15 korte stukjes over Artistry of the teacher

Sinds 2021 zijn we in gesprek als onderzoeksgroepje en dat leverde al ruim 20 uur aan audio en vele pagina's notities op. De greep hieruit die je hieronder kan lezen raakt aan waar met name het 'oefenen', de 'aandachtigheid' of het ambachtelijke in beeld komt voor het kunstzinnige ambacht van leraar zijn.

Artistry heeft te maken met een omgang met vrijheid en onbepaaldheid. We denken dat het twee verschillende dingen zijn, maar dat onbepaaldheid misschien de interessantere term is. Dat heeft ook wel ook iets met vrijheid te maken. En artistry gaat ook over de discipline en de grenzen: het is niet zo dat alles mogelijk is, maar je hebt te maken met iets concreets en daarbinnen ontmoet je de onbepaaldheid. Daar zit iets bijzonders.

Naast het woord onbepaaldheid kan je dus discipline zetten. Want het is geen absolute onbepaaldheid. Als musicus stap je in de onbepaaldheid, maar wel van de muziek. Je stapt als schilder wel in de onbepaaldheid, maar in die van werken met verf. Wat is dan de discipline is van het onderwijs? Dat is geen pure onbepaaldheid. Je kan wel naar de kunstacademie, maar je moet wel je eigen discipline beoefenen. Dat de ene muziek doet, de ander beeldend, en de derde theater, daar doet de vierde dan onderwijs.

Ambachtelijkheid, oefenen en materialiteit, een begin en een eind horen bij de kunst en dan kan je het leraarschap laden vanuit deze zaken, maar gericht op hoe je met een pedagogische enscenering een ruimte maakt om in te stappen. En: het maken van een kunstwerk en het tonen heeft ook een pedagogische betekenis.

__________________________________________________________________________

Bart vertelde dat hij vroeger nooit naar het conservatorium wilde gaan, omdat hij bang was dat het zijn kunstenaarschap kapot zou maken. En dat heeft het ook voor een groot gedeelte gedaan. Dus het is nog best spannend hoe we een kunstacademie voor leraren gaan vormgeven zonder dat we daar door een overdaad aan explicitering het kind met het badwater gaan weggooien.

Het lijkt dus goed dat als je het kunstenaarschap van de docent wilt leren kennen, dat je het dan niet rechtstreeks benadert, maar een klein beetje via de band, door af en toe te kleien of af en toe eens een tekeningetje te maken en te praten met wat kunstenaars uit andere disciplines met de vragen: ‘Hoe doe jij dit eigenlijk?’ ‘Hoe voel je dit?’ Je moet het dus niet rechtstreeks adresseren, maar als het ware via de band adresseren en daarmee doe je ervaringen op met wat luisteren eigenlijk is, met wat ontvankelijkheid eigenlijk is, wat tactiliteit is, wat luisteren met heel je wezen enz.

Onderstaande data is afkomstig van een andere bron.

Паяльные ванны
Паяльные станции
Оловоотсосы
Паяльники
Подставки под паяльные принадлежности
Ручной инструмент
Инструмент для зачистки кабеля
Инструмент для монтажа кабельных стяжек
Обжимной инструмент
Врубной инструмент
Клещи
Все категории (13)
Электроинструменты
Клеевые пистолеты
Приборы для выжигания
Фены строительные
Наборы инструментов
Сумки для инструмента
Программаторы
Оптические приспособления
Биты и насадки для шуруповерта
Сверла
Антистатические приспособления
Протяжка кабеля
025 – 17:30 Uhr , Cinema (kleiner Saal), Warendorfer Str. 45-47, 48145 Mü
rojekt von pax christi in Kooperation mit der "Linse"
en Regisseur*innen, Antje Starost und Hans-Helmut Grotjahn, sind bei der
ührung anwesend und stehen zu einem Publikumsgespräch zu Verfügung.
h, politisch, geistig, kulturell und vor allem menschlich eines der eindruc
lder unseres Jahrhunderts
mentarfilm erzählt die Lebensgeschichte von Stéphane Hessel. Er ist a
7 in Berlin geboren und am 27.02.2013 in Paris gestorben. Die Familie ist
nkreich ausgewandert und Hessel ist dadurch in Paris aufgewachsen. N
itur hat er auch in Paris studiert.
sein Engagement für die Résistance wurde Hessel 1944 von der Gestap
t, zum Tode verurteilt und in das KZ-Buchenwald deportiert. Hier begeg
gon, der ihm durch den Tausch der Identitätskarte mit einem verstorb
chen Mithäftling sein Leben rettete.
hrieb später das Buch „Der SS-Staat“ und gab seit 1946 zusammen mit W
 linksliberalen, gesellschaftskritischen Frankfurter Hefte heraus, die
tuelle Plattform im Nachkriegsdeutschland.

Dat je verkent welke gedaantes het onverwachte kan aannemen, zeg maar. En door die ervaringen gesensibiliseerd, ga je gaandeweg de moed krijgen om het kunstenaarschap in je eigen leraarschap iets meer onder ogen te durven komen.

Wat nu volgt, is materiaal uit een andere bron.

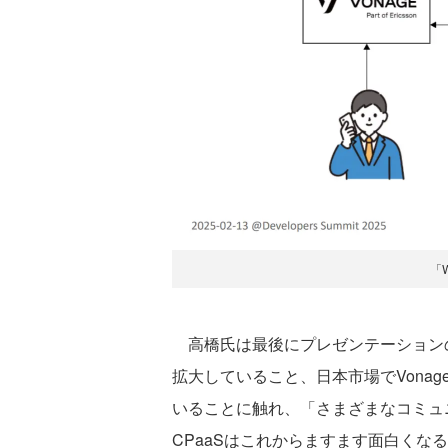
「W
高橋氏は最後にプレゼンテーションの
拡大していること、日本市場でVonage
いることに触れ、「さまざまなコミュ
CPaaSはこれからますます面白くな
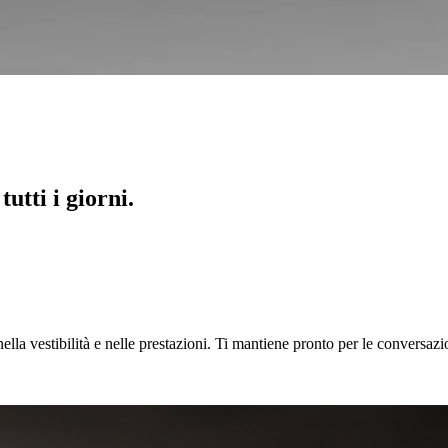
utti i giorni.
lla vestibilità e nelle prestazioni. Ti mantiene pronto per le conversazio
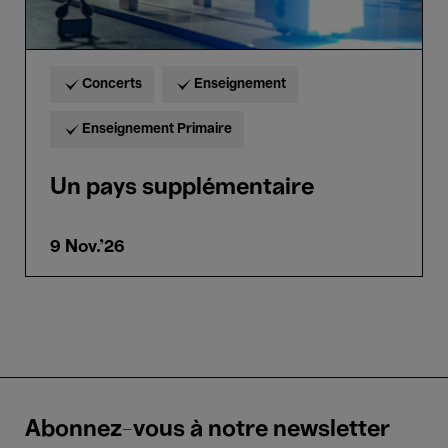
Concerts
Enseignement
Enseignement Primaire
Un pays supplémentaire
9 Nov.'26
Abonnez-vous à notre newsletter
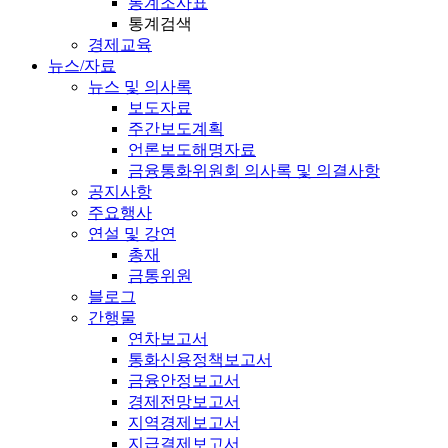
통계조사표
통계검색
경제교육
뉴스/자료
뉴스 및 의사록
보도자료
주간보도계획
언론보도해명자료
금융통화위원회 의사록 및 의결사항
공지사항
주요행사
연설 및 강연
총재
금통위원
블로그
간행물
연차보고서
통화신용정책보고서
금융안정보고서
경제전망보고서
지역경제보고서
지급결제보고서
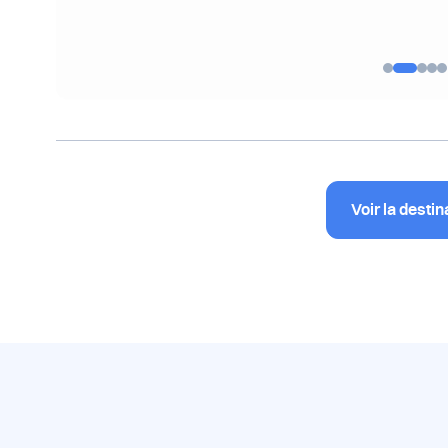
Voir la destin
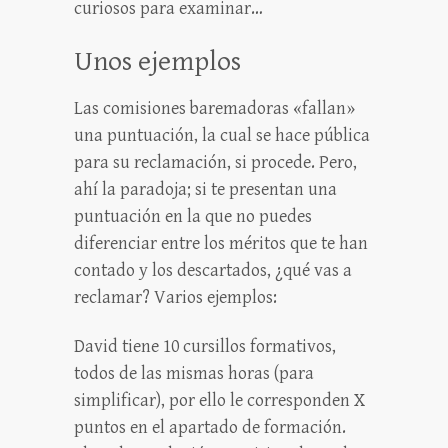
curiosos para examinar…
Unos ejemplos
Las comisiones baremadoras «fallan»
una puntuación, la cual se hace pública
para su reclamación, si procede. Pero,
ahí la paradoja; si te presentan una
puntuación en la que no puedes
diferenciar entre los méritos que te han
contado y los descartados, ¿qué vas a
reclamar? Varios ejemplos:
David tiene 10 cursillos formativos,
todos de las mismas horas (para
simplificar), por ello le corresponden X
puntos en el apartado de formación.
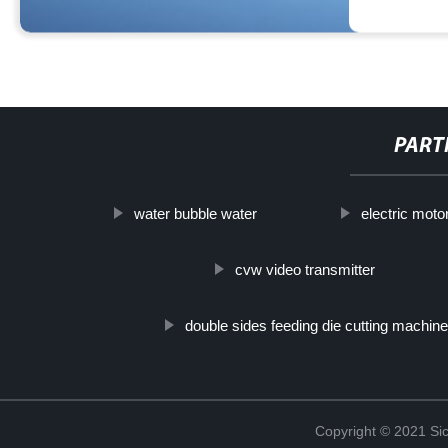
PART
water bubble water
electric moto
cvw video transmitter
double sides feeding die cutting machine
Copyright © 2021 Sic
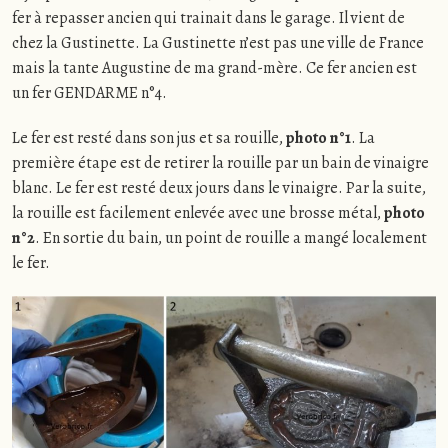
fer à repasser ancien qui trainait dans le garage. Il vient de
chez la Gustinette. La Gustinette n’est pas une ville de France
mais la tante Augustine de ma grand-mère. Ce fer ancien est
un fer GENDARME n°4.
Le fer est resté dans son jus et sa rouille,
photo n°1
. La
première étape est de retirer la rouille par un bain de vinaigre
blanc. Le fer est resté deux jours dans le vinaigre. Par la suite,
la rouille est facilement enlevée avec une brosse métal,
photo
n°2
. En sortie du bain, un point de rouille a mangé localement
le fer.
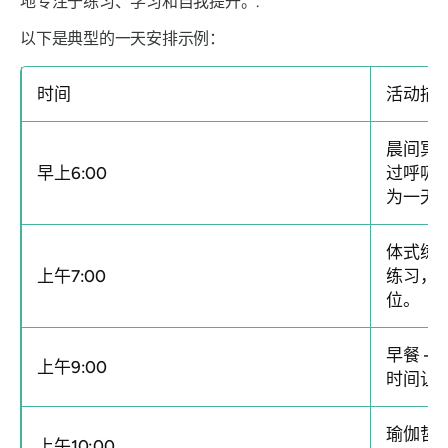
地专注于练习、学习和自我提升。.
以下是典型的一天安排示例：
时间
活动描
晨间冥
早上6:00
过呼吸
为一天
体式练
上午7:00
练习，
位。
早餐
—
上午9:00
时间让
瑜伽哲
上午10:00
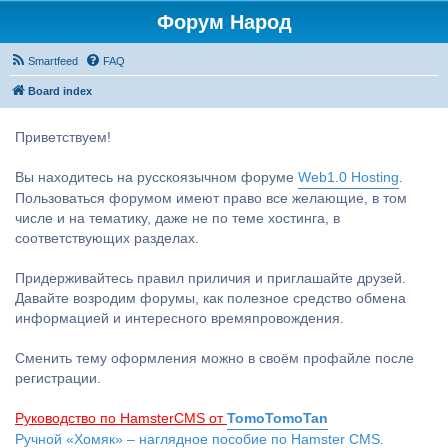
Форум Народ
Smartfeed
FAQ
Board index
Приветствуем!
Вы находитесь на русскоязычном форуме
Web1.0 Hosting
.
Пользоваться форумом имеют право все желающие, в том
числе и на тематику, даже не по теме хостинга, в
соответствующих разделах.
Придерживайтесь правил приличия и приглашайте друзей.
Давайте возродим форумы, как полезное средство обмена
информацией и интересного времяпровождения.
Сменить тему оформления можно в своём профайле после
регистрации.
Руководство по HamsterCMS от
TomoTomoTan
Ручной «Хомяк» – наглядное пособие по Hamster CMS.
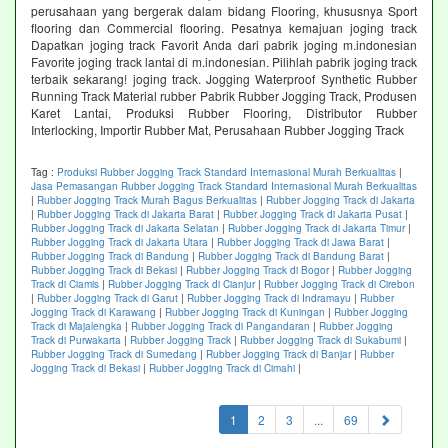
perusahaan yang bergerak dalam bidang Flooring, khususnya Sport
flooring dan Commercial flooring. Pesatnya kemajuan joging track
Dapatkan joging track Favorit Anda dari pabrik joging m.indonesian
Favorite joging track lantai di m.indonesian. Pilihlah pabrik joging track
terbaik sekarang! joging track. Jogging Waterproof Synthetic Rubber
Running Track Material rubber Pabrik Rubber Jogging Track, Produsen
Karet Lantai, Produksi Rubber Flooring, Distributor Rubber
Interlocking, Importir Rubber Mat, Perusahaan Rubber Jogging Track
Tag :
Produksi Rubber Jogging Track Standard Internasional Murah Berkualitas
|
Jasa Pemasangan Rubber Jogging Track Standard Internasional Murah Berkualitas
|
Rubber Jogging Track Murah Bagus Berkualitas
|
Rubber Jogging Track di Jakarta
|
Rubber Jogging Track di Jakarta Barat
|
Rubber Jogging Track di Jakarta Pusat
|
Rubber Jogging Track di Jakarta Selatan
|
Rubber Jogging Track di Jakarta Timur
|
Rubber Jogging Track di Jakarta Utara
|
Rubber Jogging Track di Jawa Barat
|
Rubber Jogging Track di Bandung
|
Rubber Jogging Track di Bandung Barat
|
Rubber Jogging Track di Bekasi
|
Rubber Jogging Track di Bogor
|
Rubber Jogging
Track di Ciamis
|
Rubber Jogging Track di Cianjur
|
Rubber Jogging Track di Cirebon
|
Rubber Jogging Track di Garut
|
Rubber Jogging Track di Indramayu
|
Rubber
Jogging Track di Karawang
|
Rubber Jogging Track di Kuningan
|
Rubber Jogging
Track di Majalengka
|
Rubber Jogging Track di Pangandaran
|
Rubber Jogging
Track di Purwakarta
|
Rubber Jogging Track
|
Rubber Jogging Track di Sukabumi
|
Rubber Jogging Track di Sumedang
|
Rubber Jogging Track di Banjar
|
Rubber
Jogging Track di Bekasi
|
Rubber Jogging Track di Cimahi
|
(current)
1
2
3
...
69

__________________________________________________________________________

We zien helemaal voor ons hoe je in een kunstacademie voor leraren kan zoeken via indirecte wegen waarlangs je persoonlijke zelfverklaringen kan doen over ‘Waar ben ik nou eigenlijk mee bezig als leraar?’ door verschillende spiegels voorgehouden te krijgen. Soms is die spiegel een gesprek tussen kunstenaar en docent. Soms kan dat door een oefening, door iets te scheppen.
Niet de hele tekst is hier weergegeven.